What is known already: The rate of reproductive aging varies among women of the same age. DNA methylation can be used to predict epigenetic age in a variety of tissues.

Study design, size, duration: This was a cross-sectional study of 70 women at the time of oocyte retrieval.

Participants/materials, setting, methods: The 70 participants were recruited for this study at an academic medical center and they provided follicular fluid samples at the time of oocyte retrieval. Granulosa cells were isolated and assessed on the MethylationEPIC array. Linear regression was used to evaluate the associations between DNA methylation-based age predictions from granulosa cells and chronological age. Age acceleration was calculated as the residual of regressing DNA methylation-based age on chronological age. Linear regressions were used to determine the associations between age acceleration and markers of ovarian reserve and IVF cycle outcomes.

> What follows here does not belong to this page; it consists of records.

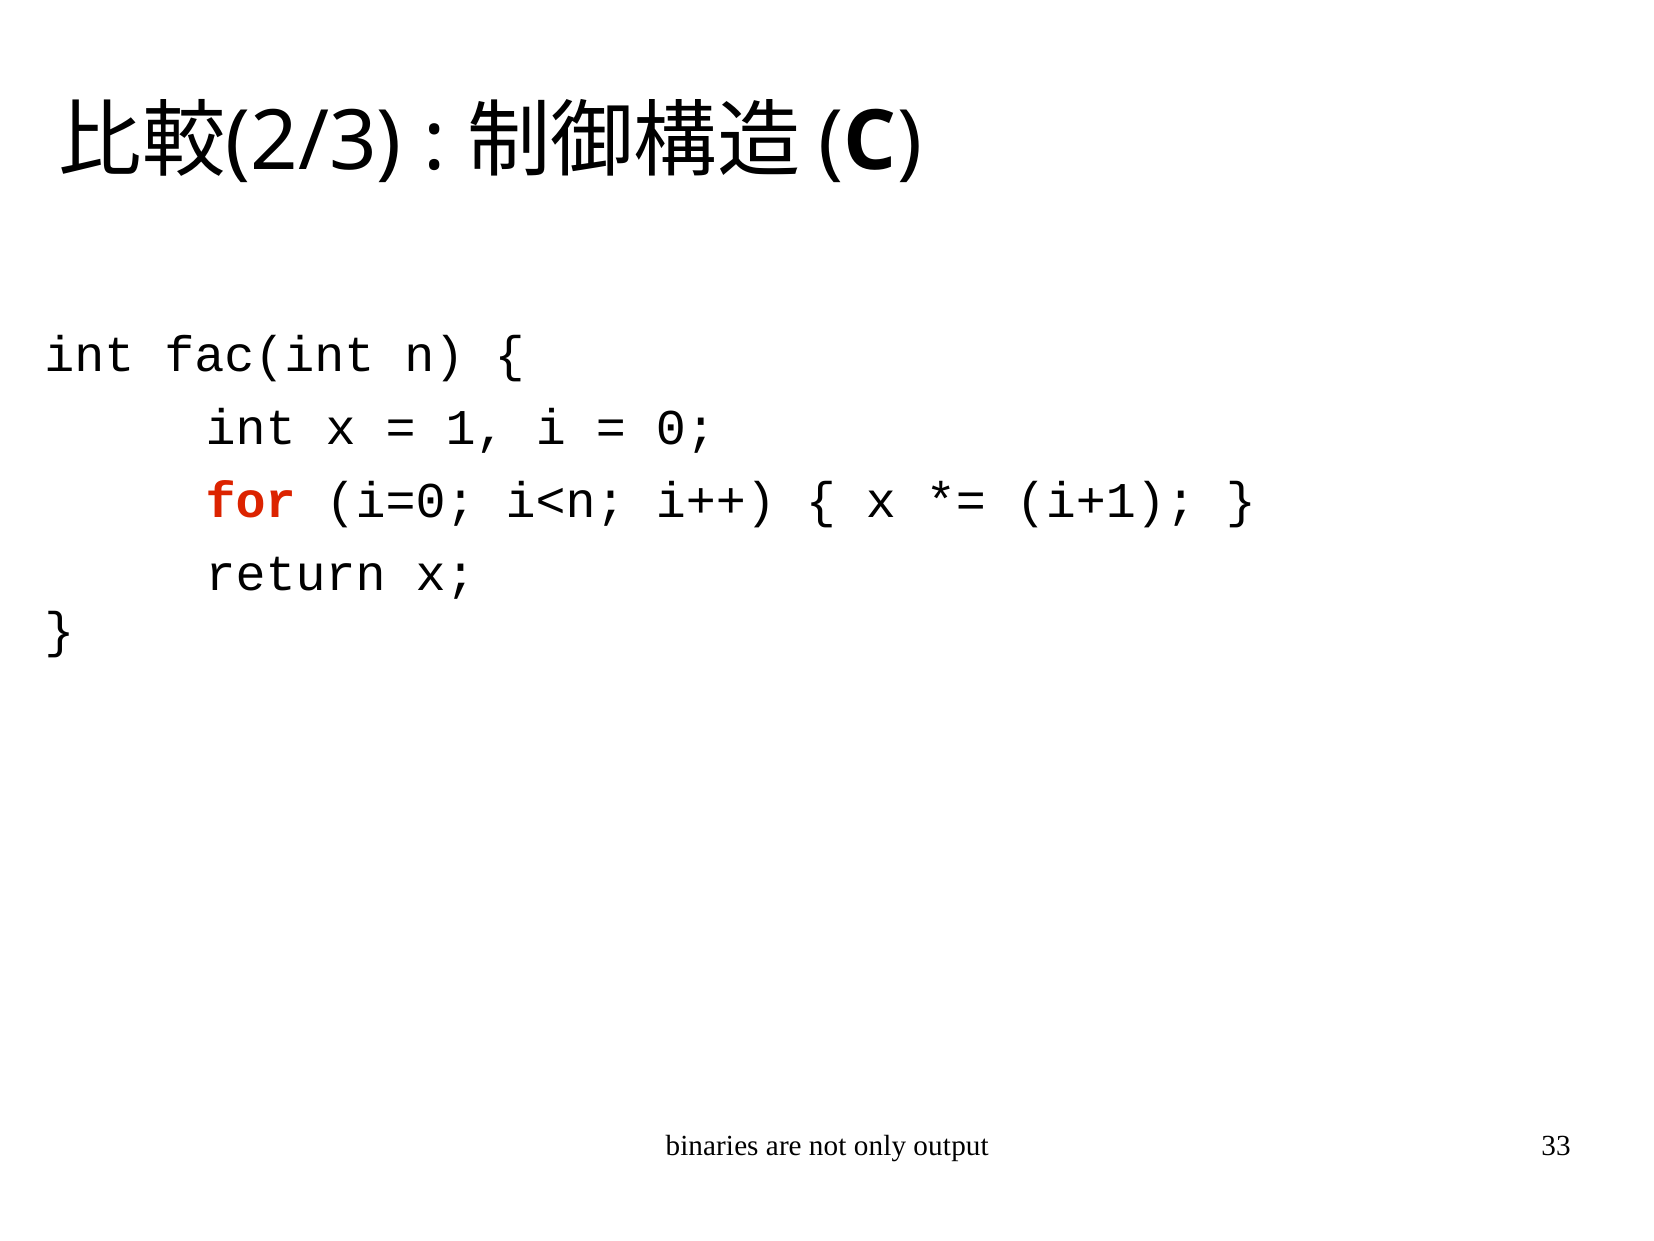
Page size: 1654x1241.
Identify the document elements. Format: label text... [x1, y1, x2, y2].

title 比較(2/3) : 制御構造 (C) [59, 29, 1548, 237]
text_box int fac(int n) { int x = 1, i = 0; for (i=0; i<n; i++) { x *= (i+1); } return x; } [29, 265, 1565, 886]
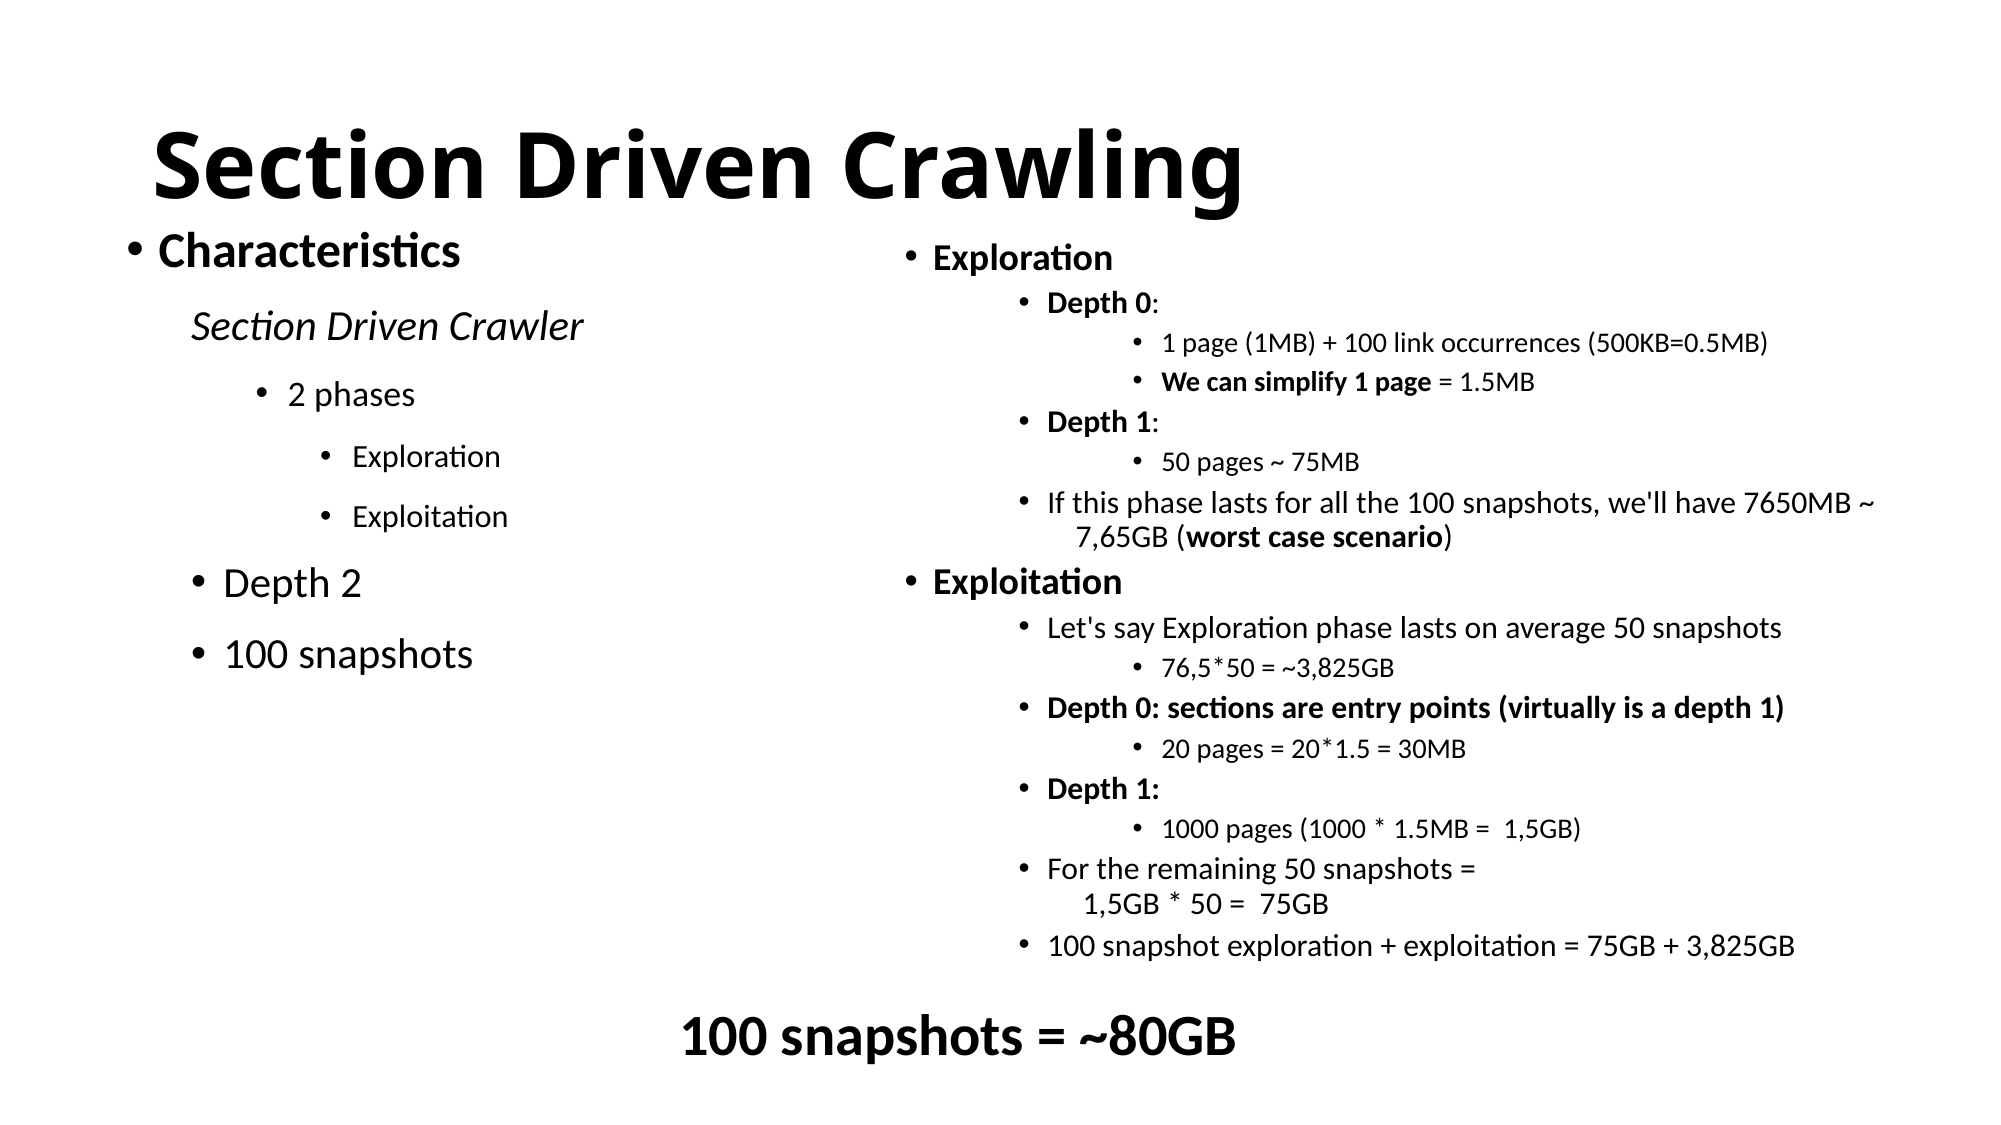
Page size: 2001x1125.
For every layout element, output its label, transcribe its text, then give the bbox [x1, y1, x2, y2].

text_box 100 snapshots = ~80GB [664, 989, 1341, 1078]
title Section Driven Crawling [137, 59, 1863, 278]
list Characteristics Section Driven Crawler 2 phases Exploration Exploitation Depth 2 100 snapshots [111, 216, 757, 691]
text_box Exploration Depth 0: 1 page (1MB) + 100 link occurrences (500KB=0.5MB) We can simplify 1 page = 1.5MB Depth 1: 50 pages ~ 75MB If this phase lasts for all the 100 snapshots, we'll have 7650MB ~ 7,65GB (worst case scenario) Exploitation Let's say Exploration phase lasts on average 50 snapshots 76,5*50 = ~3,825GB Depth 0: sections are entry points (virtually is a depth 1) 20 pages = 20*1.5 = 30MB Depth 1: 1000 pages (1000 * 1.5MB = 1,5GB) For the remaining 50 snapshots = 1,5GB * 50 = 75GB 100 snapshot exploration + exploitation = 75GB + 3,825GB [775, 168, 1945, 975]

Main results and the role of chance: Participants were a mean of 36.7 ± 3.9 years old. In regards to race, 54% were white, 19% were African American and 27% were of another background. Age acceleration was normally distributed and not associated with chronological age. Age acceleration was negatively associated with AMH levels (t = -3.1, P = 0.003) and AFC (t = -4.0, P = 0.0001), such that women with a higher age acceleration had a lower ovarian reserve. Age acceleration was also negatively correlated with the total number of oocytes retrieved (t = -3.9, P = 0.0002), the number of mature oocytes (t = -3.8, P = 0.0003) and the number of fertilized oocytes or two-pronuclear oocytes (t = -2.8, P = 0.008) in the main analysis.

Limitations, reasons for caution: This study used pooled follicular fluid, which does not allow for the investigation of individual follicles. Infertility patients may also be different from the general population, but, as we used granulosa cells, the participants had to be from an IVF population.

Wider implications of the findings: This study demonstrated that epigenetic age and age acceleration can be calculated from granulosa cells collected at the time of oocyte retrieval. GrimAge most strongly predicted chronological age, and GrimAge acceleration was associated with baseline and cycle characteristics as well as cycle outcomes, which indicates its potential clinical relevance in evaluating both oocyte quantity and quality.

Study funding/competing interest(s): This study was supported by the National Institutes of Health (UL1TR002378) and the Building Interdisciplinary Research Careers in Women's Health Program (K12HD085850) to A.K.K. The content is solely the responsibility of the authors and does not necessarily represent the official views of the National Institutes of Health. The funding source had no role in any aspect of this study. J.B.S. serves as Vice Chair for the American Society for Reproductive Medicine Education Committee, is a Medical Committee Advisor for the Jewish Fertility Foundation and works with Jscreen. J.B.S. has received funding from Georgia Clinical Translational Research Alliance. H.S.H., J.B.S. and A.K.S. have received NIH funding for other projects. A.K.K., S.A.G., S.G., Q.S.K., L.J.M. and W.S. have no conflicts of interest.

Trial registration number: N/A.

Keywords: DNA methylation; aging; epigenetic age; follicular fluid; granulosa cells; ovarian reserve.